TASK REQUIREMENTS:
Only the lines below, from the one with "wall art: none" through the one with "stool: present [32,116,110,208]", are to be written out, exactly.

EXERCISE INPUTS Start Marker

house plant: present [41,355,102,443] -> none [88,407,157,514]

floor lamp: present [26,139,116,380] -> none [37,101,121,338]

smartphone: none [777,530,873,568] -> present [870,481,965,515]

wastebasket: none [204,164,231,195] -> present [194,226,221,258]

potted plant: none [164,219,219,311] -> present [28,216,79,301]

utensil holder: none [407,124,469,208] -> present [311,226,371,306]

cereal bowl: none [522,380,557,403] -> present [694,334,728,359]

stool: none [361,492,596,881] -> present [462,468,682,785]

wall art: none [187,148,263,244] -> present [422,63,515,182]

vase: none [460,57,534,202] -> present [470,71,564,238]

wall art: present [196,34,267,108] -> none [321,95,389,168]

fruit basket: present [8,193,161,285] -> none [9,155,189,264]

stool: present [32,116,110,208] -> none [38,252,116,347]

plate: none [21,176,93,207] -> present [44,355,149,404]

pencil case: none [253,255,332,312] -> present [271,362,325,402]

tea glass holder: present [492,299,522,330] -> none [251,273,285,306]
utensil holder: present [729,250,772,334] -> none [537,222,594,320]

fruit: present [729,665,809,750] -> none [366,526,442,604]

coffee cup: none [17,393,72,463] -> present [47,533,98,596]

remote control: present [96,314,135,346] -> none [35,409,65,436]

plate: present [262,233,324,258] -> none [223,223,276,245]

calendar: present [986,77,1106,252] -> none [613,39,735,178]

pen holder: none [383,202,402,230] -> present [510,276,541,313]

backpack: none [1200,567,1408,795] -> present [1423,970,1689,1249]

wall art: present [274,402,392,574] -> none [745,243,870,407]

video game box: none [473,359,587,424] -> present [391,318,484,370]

EXERCISE INPUTS End Marker

SOLUTION TO THE PROBLEM:
wall art: none [187,148,263,244] -> present [422,63,515,182]

vase: none [460,57,534,202] -> present [470,71,564,238]

wall art: present [196,34,267,108] -> none [321,95,389,168]

fruit basket: present [8,193,161,285] -> none [9,155,189,264]

stool: present [32,116,110,208] -> none [38,252,116,347]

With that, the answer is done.